From the Sub-Directorate General for Coastal Protection of the Directorate General for the Coast and Sea, which, as with the contributors of the previous two articles, operates within the Ministry for the Ecological Transition and the Demographic Challenge, we include an article on coastal floods, the foreseeable effects of climate change and the studies underway to assess them, as well as possible adaptation and damage-reduction measures and, basically, those to protect such a delicate environment that is so harshly subjected to all manner of pressures as the coastline.

The other two articles hail from the corporate world and relate to projects on which the CCS is, or has been, involved in some way. 

The company Cetaqua has been working hard on developing flood damage curves which enable estimates to be made of the cost of flooding with respect to different types of risks and which can be applied to both modelling damage and evaluating potential prevention measures based (as in the first article mentioned) on cost-benefit studies. The data used is for losses insured by the CCS. 

The other article is from environmental consultancy Icatalist and describes one of the more interesting projects that have been carried out on a Europe-wide level to assess the impact of nature-based solutions to prevent hydrological risks: “NAIAD”. The project has gradually morphed into a platform for technical and scientific bodies, as well as the local and insurance sectors, to use as a meeting-point. The article describes several protection solutions within different fields of work on the project and introduces the concept of a natural insurance programme that uses the insurance value of ecosystems to protect against the losses caused by catastrophes, and therefore for prevention.

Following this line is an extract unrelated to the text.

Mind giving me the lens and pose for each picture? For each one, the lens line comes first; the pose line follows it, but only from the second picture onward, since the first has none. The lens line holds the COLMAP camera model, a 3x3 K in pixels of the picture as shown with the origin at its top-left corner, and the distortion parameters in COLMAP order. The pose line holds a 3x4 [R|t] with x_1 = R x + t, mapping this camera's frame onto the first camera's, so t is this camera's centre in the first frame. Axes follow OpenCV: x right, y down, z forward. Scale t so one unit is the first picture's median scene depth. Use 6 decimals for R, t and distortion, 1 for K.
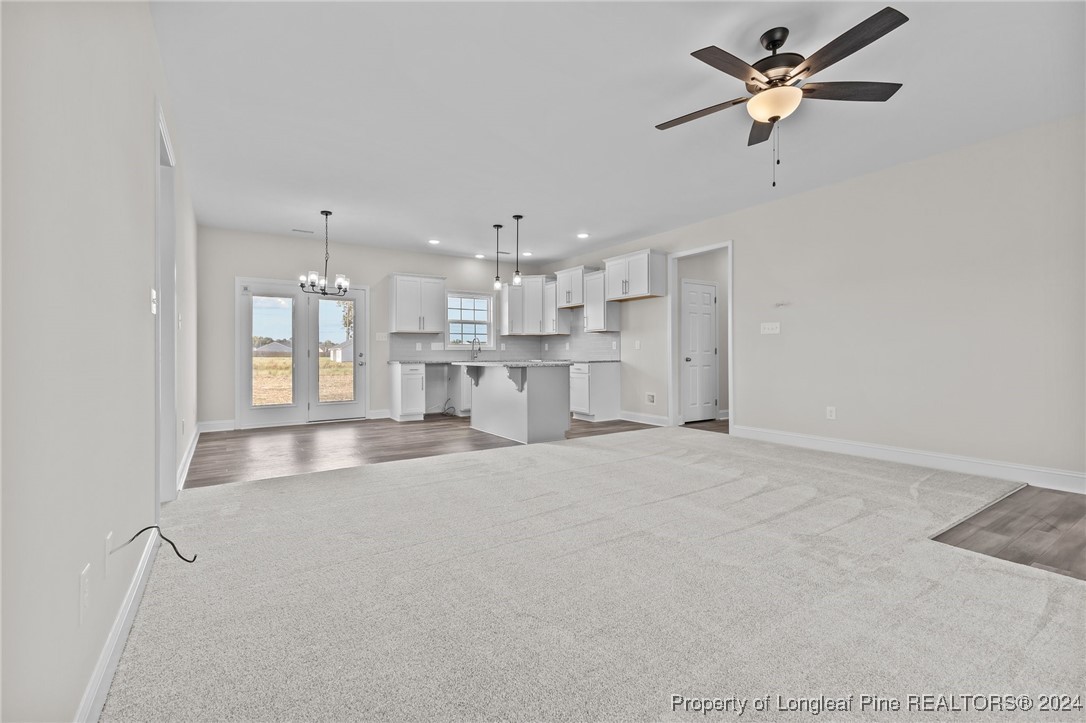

That all said, right in the middle of preparing this edition of Consorseguros Digital the global pandemic has broken out involving the coronavirus, which manifests itself in the disease known as COVID-19. This has become a key part of our lives and preventive measures have been taken to stop it spreading: from the lockdown for our own safety to implementation of strict hygiene and social-distancing protocols. We therefore wanted to include a review of an OECD report on pandemics, insurance and the potential insurance response to threats of this kind. 

Thus in the “News” section, and from the standpoint of the CCS, we also wanted to review a series of extremely significant loss events that began last summer and ran on until January 2020, which were in turn almost immediately followed by the COVID-19 crisis and the implementation of a raft of measures on the part of the CCS to ensure the continuity of its activities, as well as to reinforce support for Spain’s insured by our organisation. 

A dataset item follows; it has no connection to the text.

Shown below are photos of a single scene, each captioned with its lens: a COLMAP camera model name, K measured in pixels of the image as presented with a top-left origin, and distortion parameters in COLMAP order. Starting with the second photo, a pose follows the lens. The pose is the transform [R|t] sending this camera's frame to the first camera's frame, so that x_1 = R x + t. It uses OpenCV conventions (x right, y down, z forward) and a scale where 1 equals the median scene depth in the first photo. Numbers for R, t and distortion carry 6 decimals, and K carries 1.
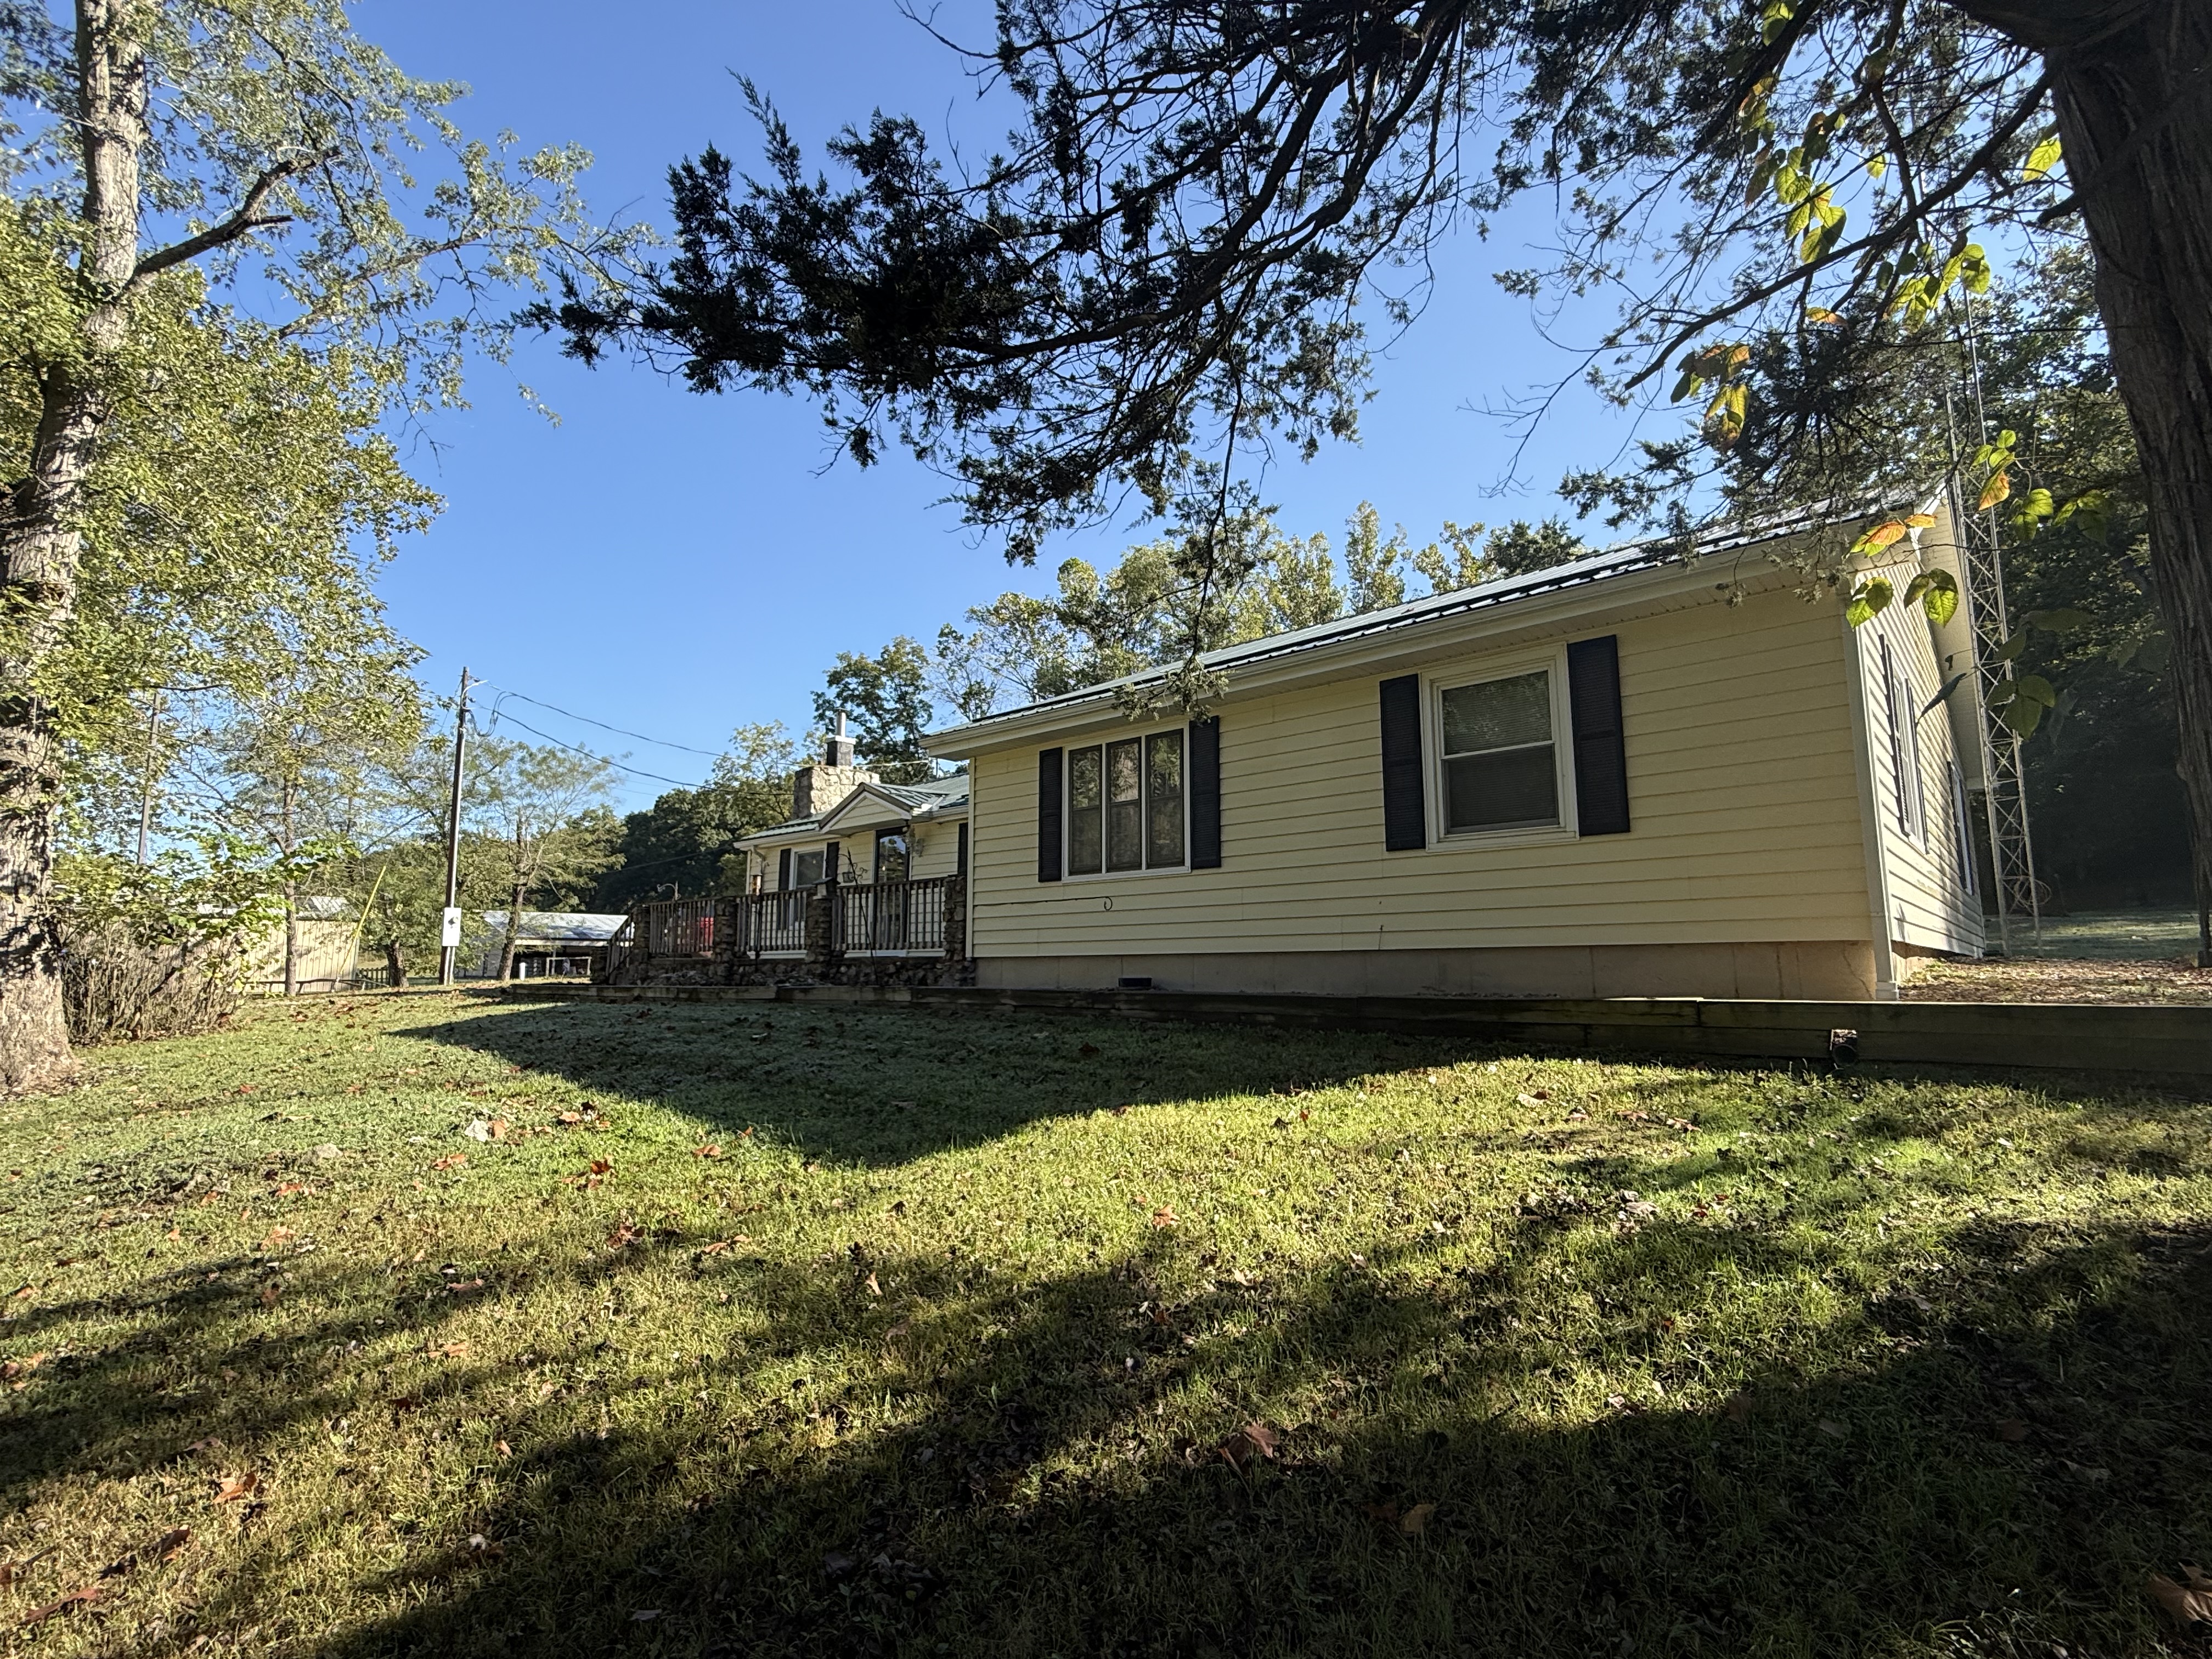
lens RADIAL K [[1046.8, 0, 1105.8], [0, 1046.8, 828.1], [0, 0, 1]] dist [0.003014, 0.000115]
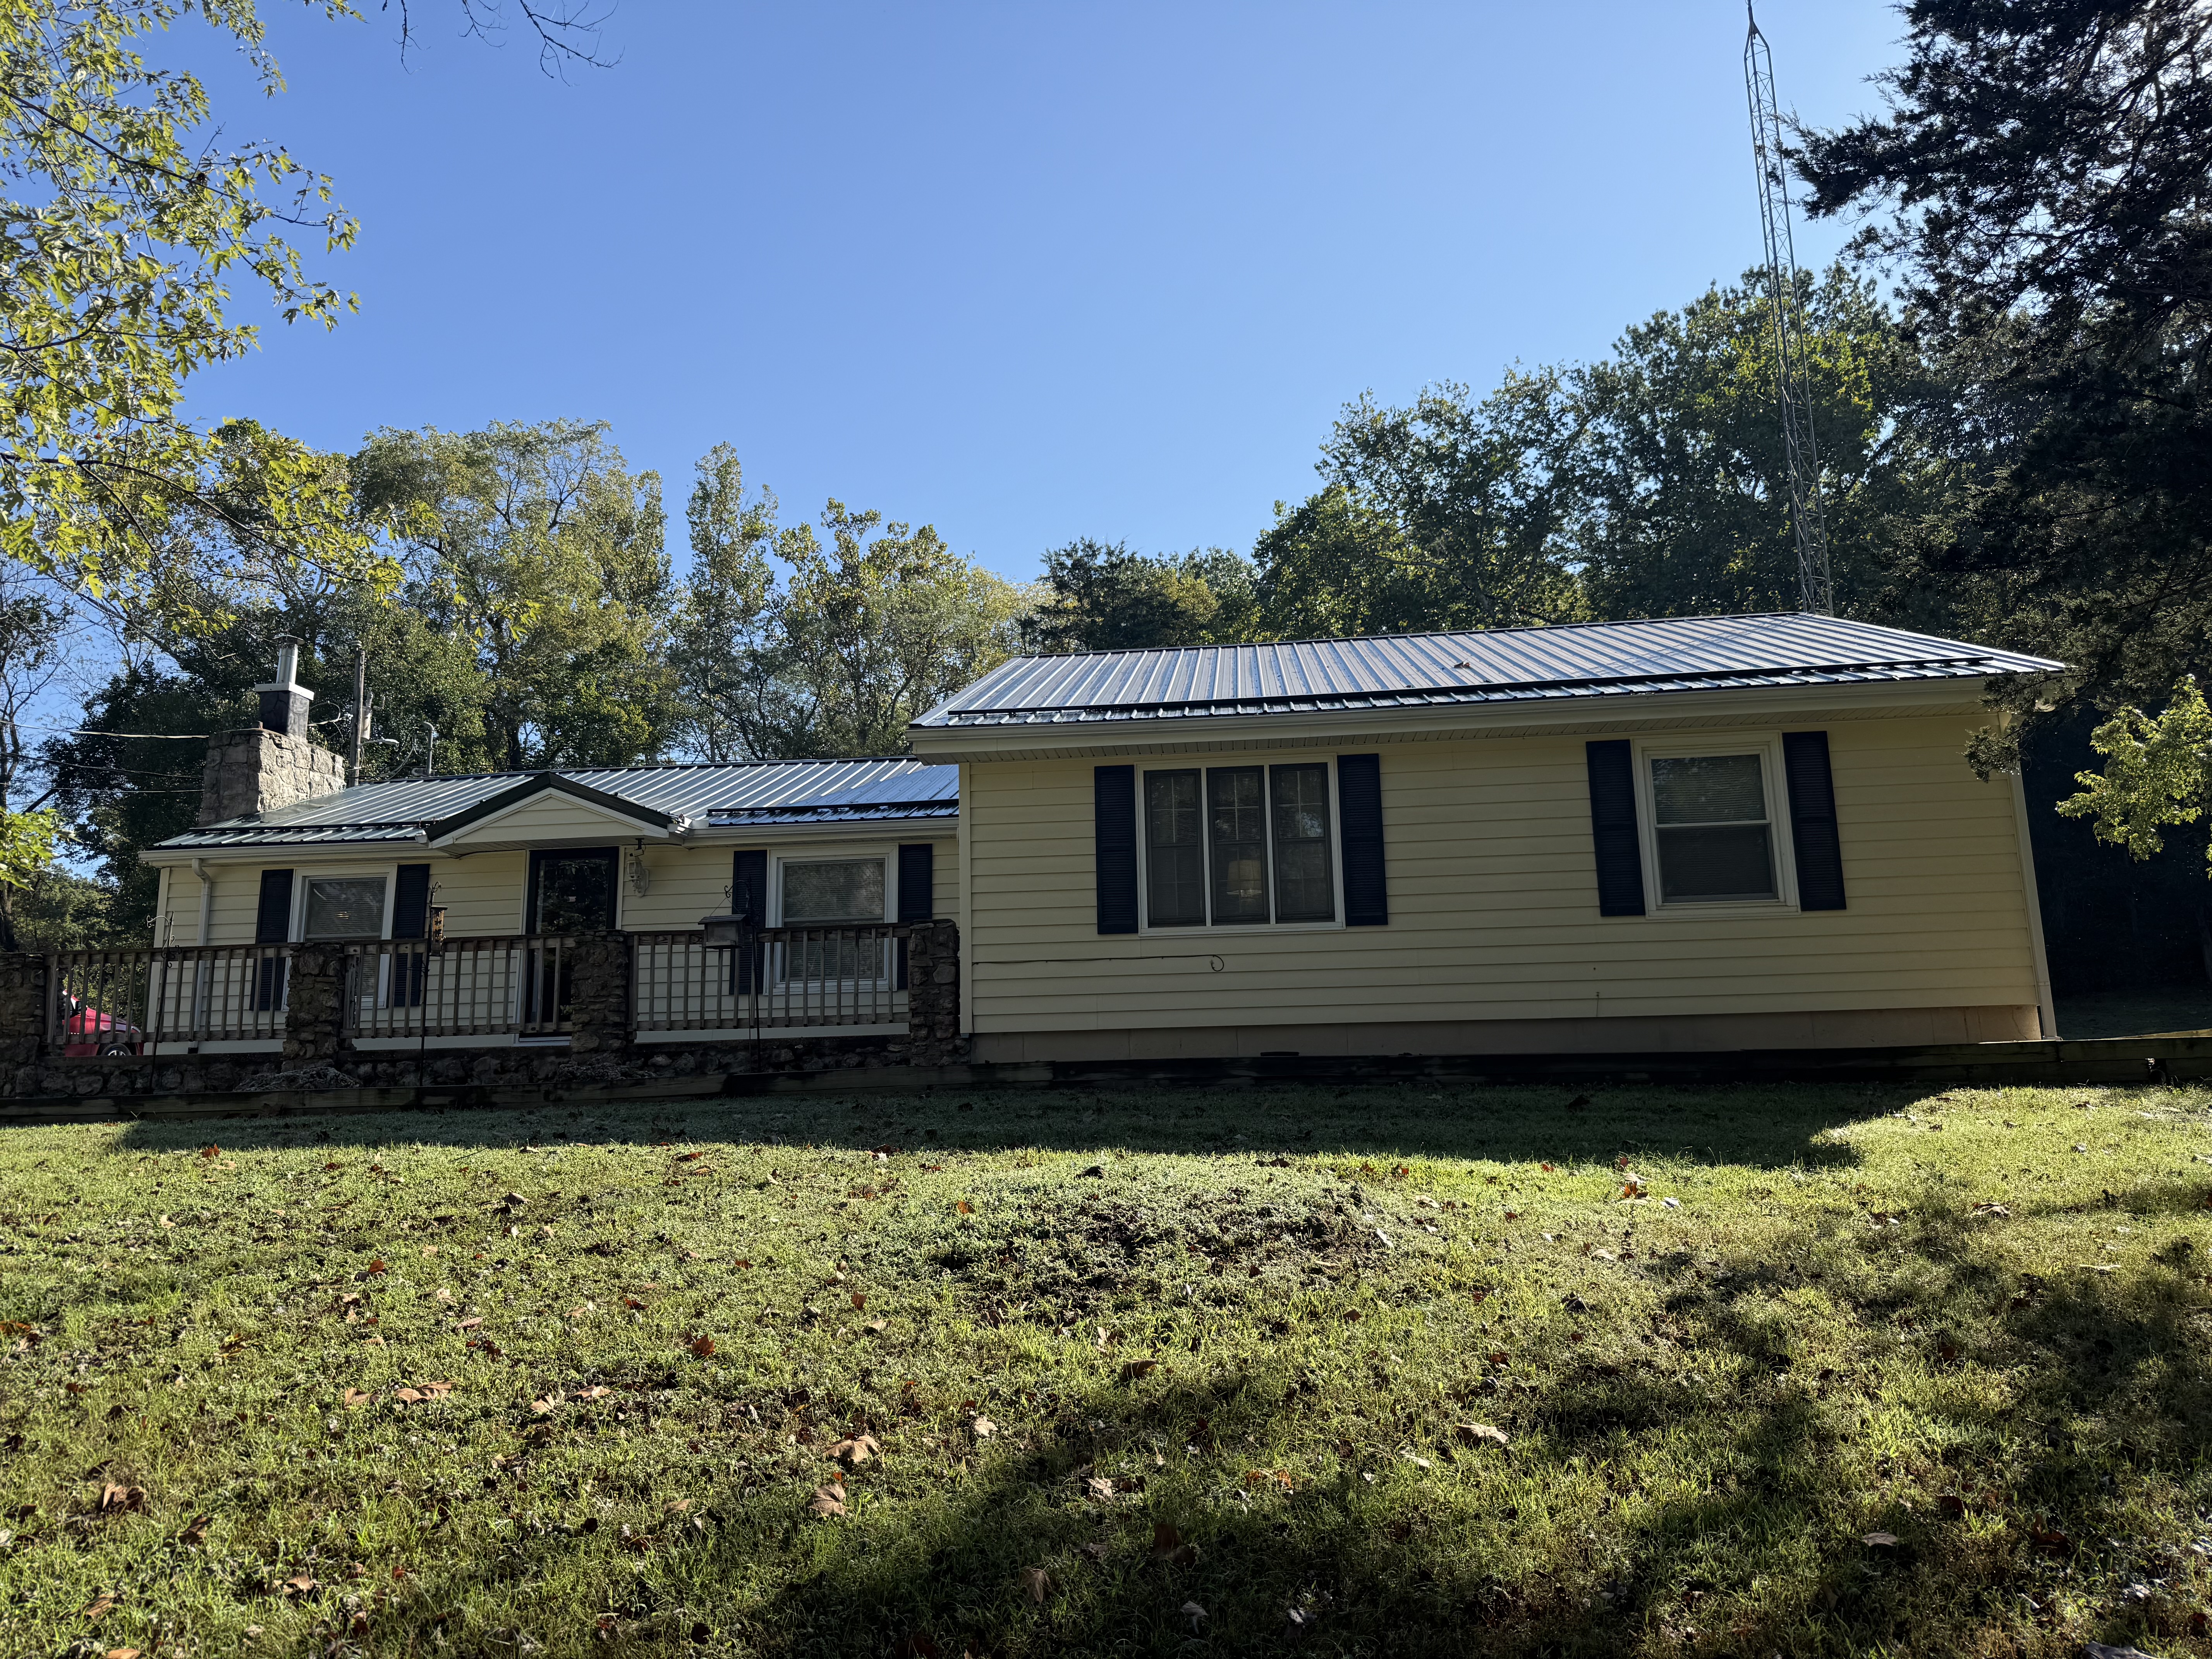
lens RADIAL K [[1569.4, 0, 1106.2], [0, 1569.4, 823.1], [0, 0, 1]] dist [0.037386, -0.000688]
pose [[0.819425, 0.098812, 0.564605, -0.832095], [-0.061979, 0.994528, -0.084101, 0.077927], [-0.569825, 0.033921, 0.821065, 0.050539]]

As is customary, the magazine ends with a review of jurisprudence which, in this case again focusses on an increasingly important issue: the concept of a traffic event and its far-reaching implications for motor car third party liability insurance.

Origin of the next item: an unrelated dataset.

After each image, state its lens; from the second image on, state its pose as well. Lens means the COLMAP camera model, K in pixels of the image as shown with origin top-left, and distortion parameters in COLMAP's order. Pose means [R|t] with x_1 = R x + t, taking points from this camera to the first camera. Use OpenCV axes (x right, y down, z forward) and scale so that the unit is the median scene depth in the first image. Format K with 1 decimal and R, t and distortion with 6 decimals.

To close we would like to make one very important point. This magazine is a joint effort in which many people participate unselfishly. To both the contributors, who are prestigious professionals that devote a considerable amount of their time to writing and then reviewing their pieces, and the employees of the CCS who collaborate in putting together the magazine, we offer our heartfelt acknowledgement and thanks.
With respect to floods and other natural hazards covered by extraordinary risk insurance, Spain’s system is well-equipped to respond to loss events of this kind and also to adapt and evolve. Despite this, in a context where it appears that the effects of climate change are set to become increasingly conspicuous, in order to be in a position to be able to control risk within insurable parameters, even when these extraordinary risk insurance parameters have already been set at an extremely high level relative to other schemes, the other components of risk will also have to be addressed, such as exposure and vulnerability, which essentially means prevention.